> **Activity**
Copy the lines of the material below verbatim, starting at the line that contains "42: (779, 263)" and ending at the line that contains "28: (707, 286)", with both of those lines included. Leave the pictures out of your answer.

> **Material to process**
:::::
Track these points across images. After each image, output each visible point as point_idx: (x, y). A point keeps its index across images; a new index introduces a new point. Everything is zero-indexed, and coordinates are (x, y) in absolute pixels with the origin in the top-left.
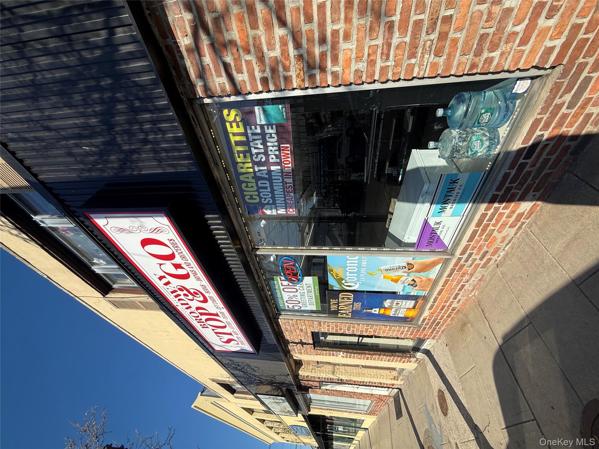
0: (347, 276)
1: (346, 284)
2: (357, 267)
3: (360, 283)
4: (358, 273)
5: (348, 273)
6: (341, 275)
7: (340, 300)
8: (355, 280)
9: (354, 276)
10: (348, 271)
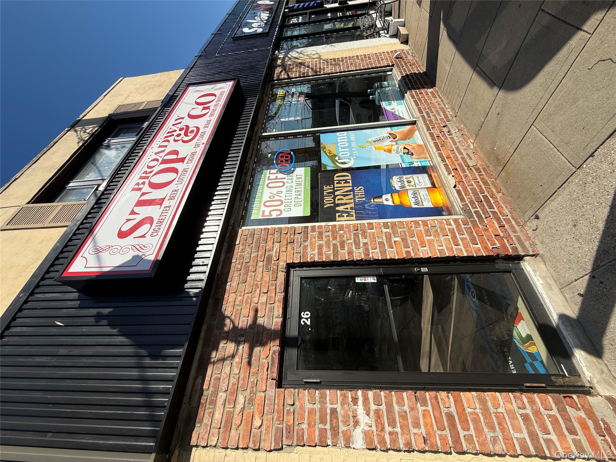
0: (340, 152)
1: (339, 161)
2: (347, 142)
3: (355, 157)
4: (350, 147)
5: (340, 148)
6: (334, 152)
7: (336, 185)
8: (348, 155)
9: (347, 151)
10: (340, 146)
:::::
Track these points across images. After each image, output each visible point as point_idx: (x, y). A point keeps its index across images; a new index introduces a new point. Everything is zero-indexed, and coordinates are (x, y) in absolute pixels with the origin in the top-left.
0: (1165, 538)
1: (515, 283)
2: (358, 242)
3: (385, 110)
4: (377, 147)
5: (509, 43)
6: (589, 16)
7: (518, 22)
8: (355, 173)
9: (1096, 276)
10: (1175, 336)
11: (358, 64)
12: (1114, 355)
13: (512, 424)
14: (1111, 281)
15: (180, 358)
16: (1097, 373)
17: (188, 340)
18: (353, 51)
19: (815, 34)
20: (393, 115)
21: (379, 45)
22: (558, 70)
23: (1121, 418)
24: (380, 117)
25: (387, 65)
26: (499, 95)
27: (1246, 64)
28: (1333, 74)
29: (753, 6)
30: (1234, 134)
:::::
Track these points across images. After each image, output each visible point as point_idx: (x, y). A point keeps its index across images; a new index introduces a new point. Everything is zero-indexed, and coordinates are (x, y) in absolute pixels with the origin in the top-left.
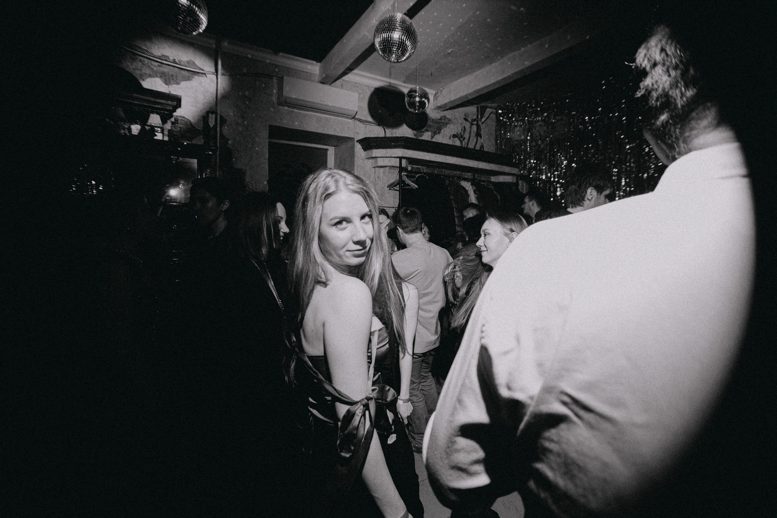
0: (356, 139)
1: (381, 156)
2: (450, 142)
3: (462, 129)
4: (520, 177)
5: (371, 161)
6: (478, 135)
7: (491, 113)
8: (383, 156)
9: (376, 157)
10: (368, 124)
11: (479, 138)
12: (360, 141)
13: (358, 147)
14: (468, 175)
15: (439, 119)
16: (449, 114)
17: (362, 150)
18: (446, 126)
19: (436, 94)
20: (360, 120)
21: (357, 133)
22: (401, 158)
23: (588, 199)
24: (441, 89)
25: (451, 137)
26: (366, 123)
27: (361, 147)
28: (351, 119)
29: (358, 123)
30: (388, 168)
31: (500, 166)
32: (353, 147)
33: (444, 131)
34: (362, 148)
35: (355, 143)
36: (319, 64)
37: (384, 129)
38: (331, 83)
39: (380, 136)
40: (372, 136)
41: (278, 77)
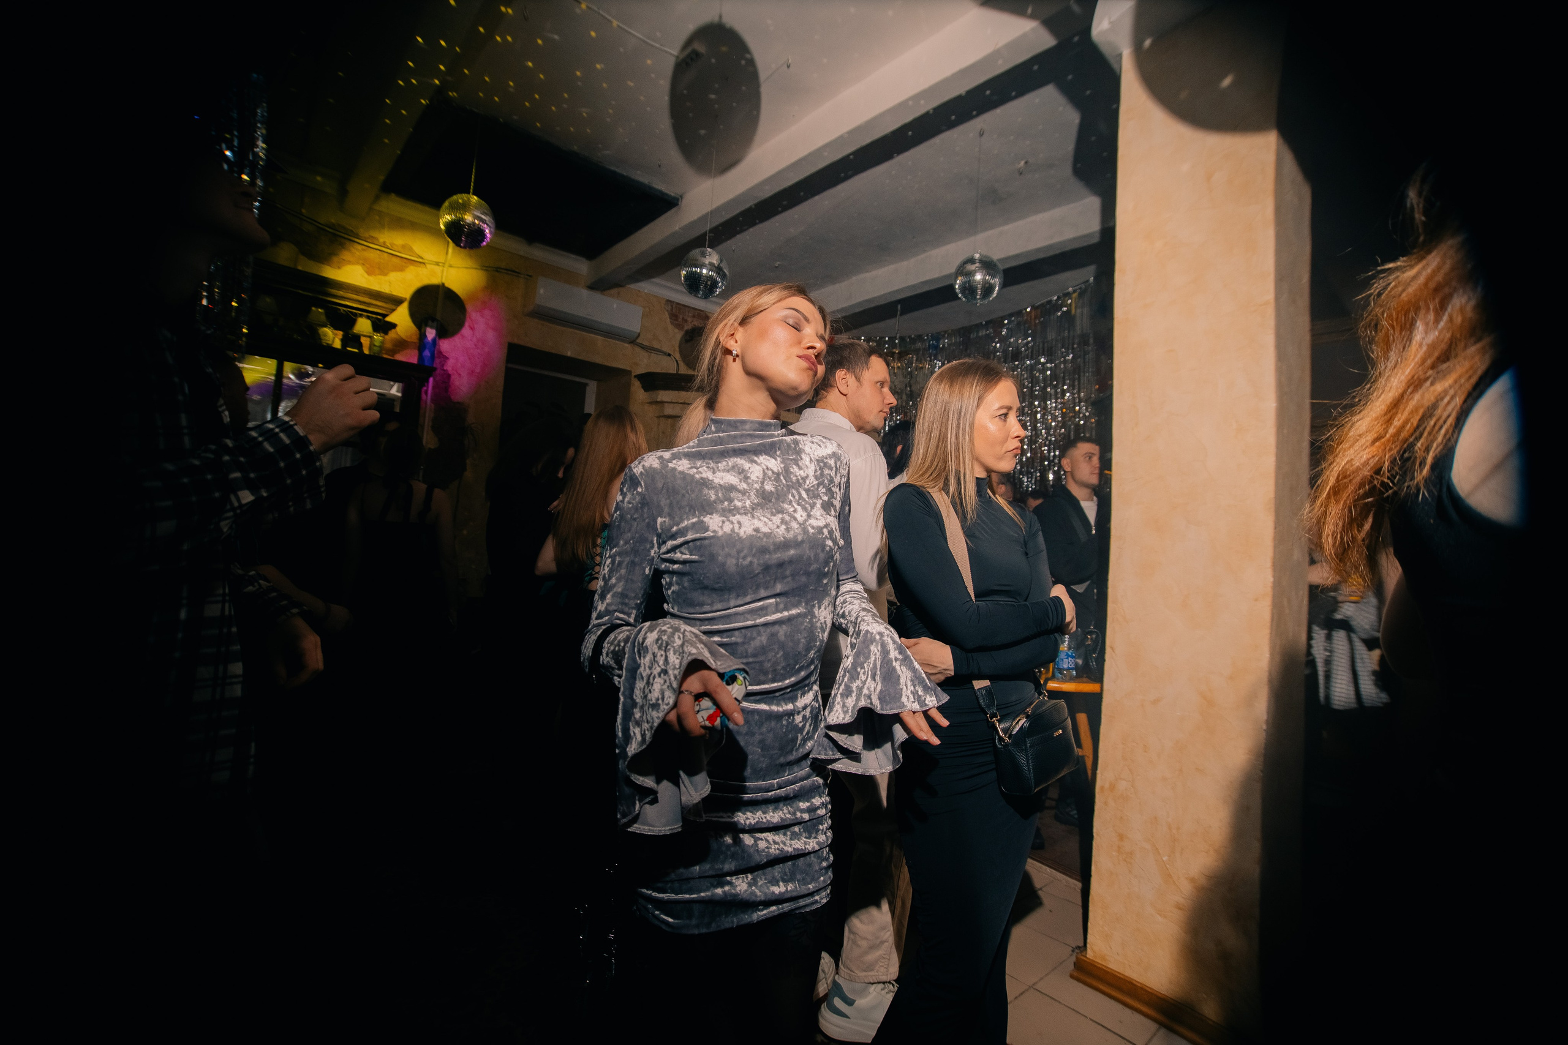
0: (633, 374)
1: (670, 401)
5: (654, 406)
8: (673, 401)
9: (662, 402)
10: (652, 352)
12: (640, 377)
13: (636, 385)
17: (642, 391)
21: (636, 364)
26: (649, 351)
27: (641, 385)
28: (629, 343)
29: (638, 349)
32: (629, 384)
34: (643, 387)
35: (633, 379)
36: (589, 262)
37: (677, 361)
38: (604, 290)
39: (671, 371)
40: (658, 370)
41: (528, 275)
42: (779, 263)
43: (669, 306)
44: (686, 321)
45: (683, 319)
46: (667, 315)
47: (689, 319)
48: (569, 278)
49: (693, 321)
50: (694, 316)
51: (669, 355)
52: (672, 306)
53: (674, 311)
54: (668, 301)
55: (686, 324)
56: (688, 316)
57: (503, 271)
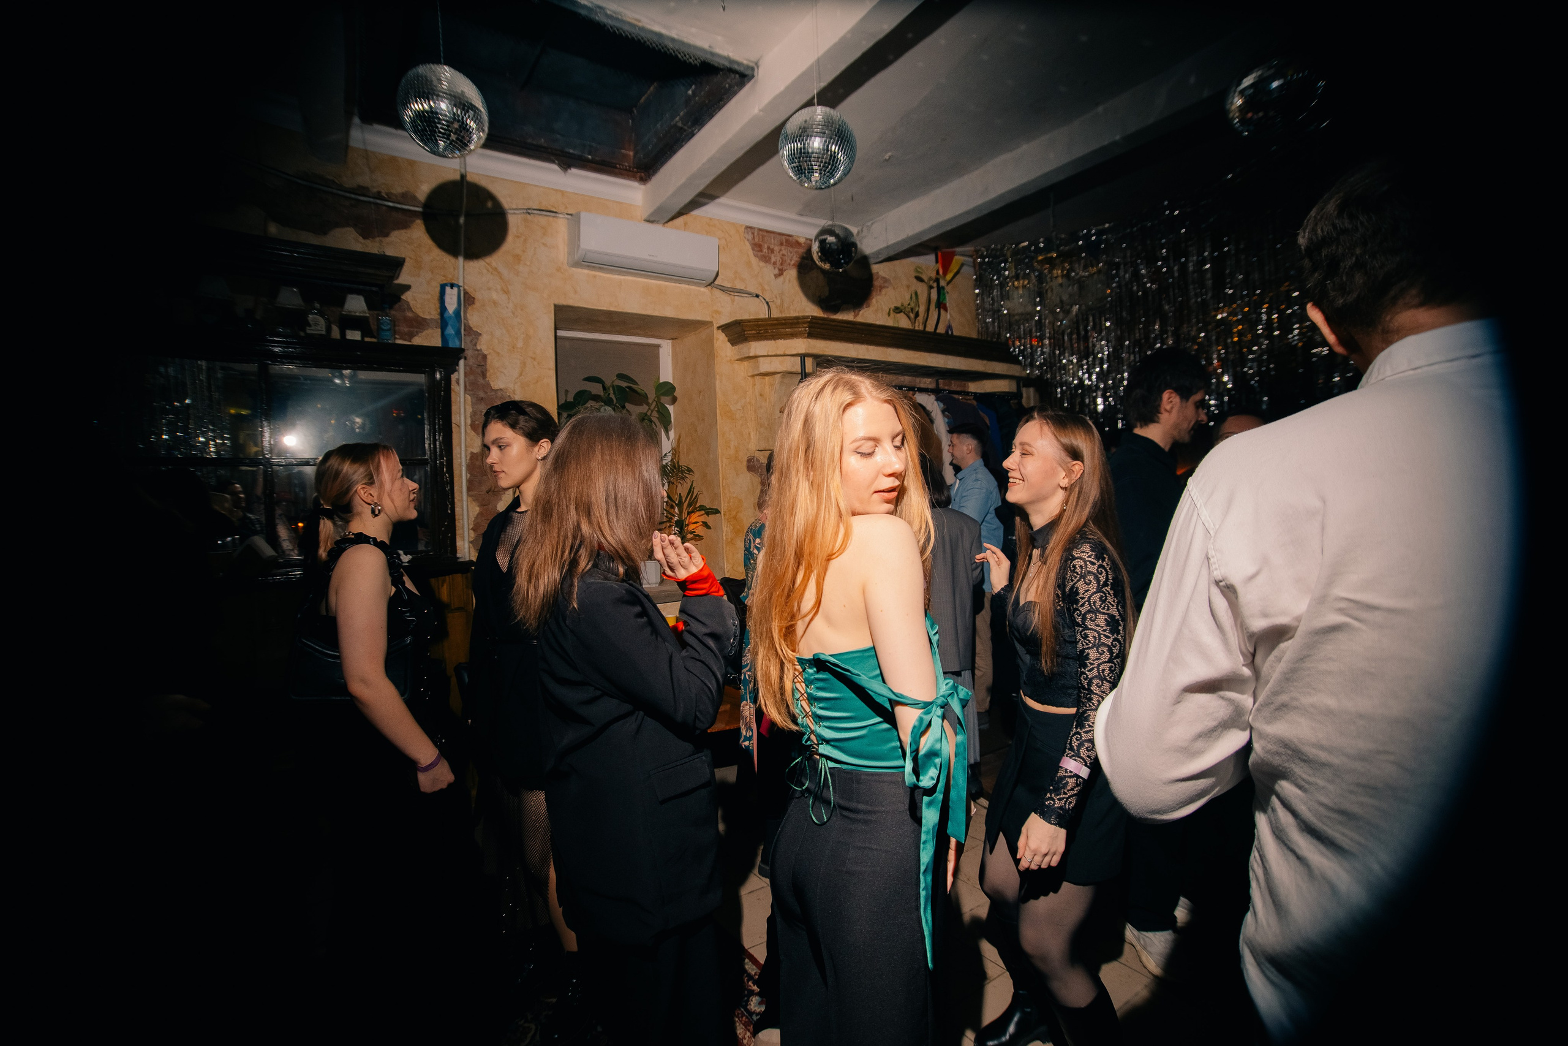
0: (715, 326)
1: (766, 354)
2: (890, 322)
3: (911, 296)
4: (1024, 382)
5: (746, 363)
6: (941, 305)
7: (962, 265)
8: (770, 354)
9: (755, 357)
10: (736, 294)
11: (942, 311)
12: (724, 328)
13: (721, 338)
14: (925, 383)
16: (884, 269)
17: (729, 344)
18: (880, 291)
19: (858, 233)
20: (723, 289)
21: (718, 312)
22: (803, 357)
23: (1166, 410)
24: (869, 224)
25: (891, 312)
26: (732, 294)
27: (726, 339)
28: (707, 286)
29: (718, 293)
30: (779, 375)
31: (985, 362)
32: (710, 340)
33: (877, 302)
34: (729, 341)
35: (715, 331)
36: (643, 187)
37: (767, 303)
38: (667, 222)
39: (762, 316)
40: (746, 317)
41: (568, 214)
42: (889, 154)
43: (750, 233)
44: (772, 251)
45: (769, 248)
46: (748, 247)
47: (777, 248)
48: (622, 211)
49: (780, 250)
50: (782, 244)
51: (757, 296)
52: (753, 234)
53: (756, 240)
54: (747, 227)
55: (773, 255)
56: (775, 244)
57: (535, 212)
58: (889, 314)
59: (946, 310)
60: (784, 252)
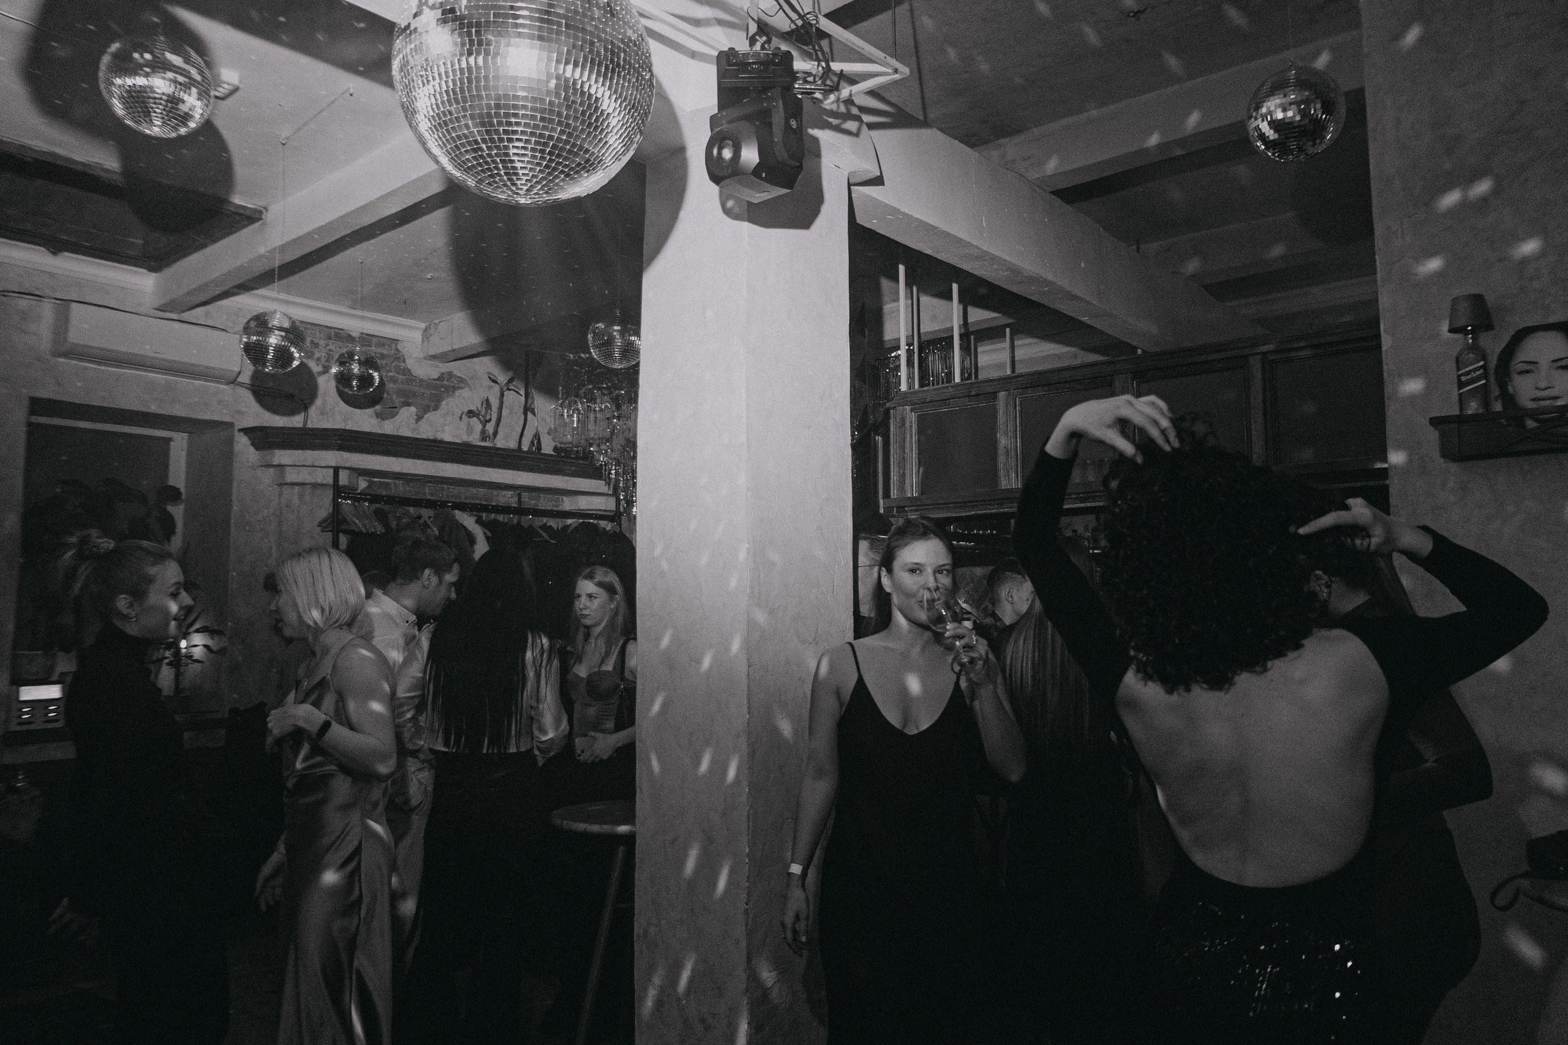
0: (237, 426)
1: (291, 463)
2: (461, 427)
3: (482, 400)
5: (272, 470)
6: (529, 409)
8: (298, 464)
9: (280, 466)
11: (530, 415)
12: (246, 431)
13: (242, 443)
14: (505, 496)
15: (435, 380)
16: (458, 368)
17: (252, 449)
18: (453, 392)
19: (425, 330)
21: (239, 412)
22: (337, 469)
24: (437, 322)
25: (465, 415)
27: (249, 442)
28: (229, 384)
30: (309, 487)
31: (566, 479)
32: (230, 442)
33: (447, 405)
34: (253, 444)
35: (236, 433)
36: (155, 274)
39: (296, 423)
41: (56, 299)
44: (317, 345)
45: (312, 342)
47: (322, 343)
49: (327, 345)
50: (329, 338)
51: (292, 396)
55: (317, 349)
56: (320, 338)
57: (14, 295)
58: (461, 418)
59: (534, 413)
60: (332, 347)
:::::
> **Exercise solution**
42: (779, 263)
43: (669, 306)
44: (686, 321)
45: (683, 319)
46: (667, 315)
47: (689, 319)
48: (569, 278)
49: (693, 321)
50: (694, 316)
51: (669, 355)
52: (672, 306)
53: (674, 311)
54: (668, 301)
55: (686, 324)
56: (688, 316)
57: (503, 271)
0: (715, 326)
1: (766, 354)
2: (890, 322)
3: (911, 296)
4: (1024, 382)
5: (746, 363)
6: (941, 305)
7: (962, 265)
8: (770, 354)
9: (755, 357)
10: (736, 294)
11: (942, 311)
12: (724, 328)
13: (721, 338)
14: (925, 383)
16: (884, 269)
17: (729, 344)
18: (880, 291)
19: (858, 233)
20: (723, 289)
21: (718, 312)
22: (803, 357)
23: (1166, 410)
24: (869, 224)
25: (891, 312)
26: (732, 294)
27: (726, 339)
28: (707, 286)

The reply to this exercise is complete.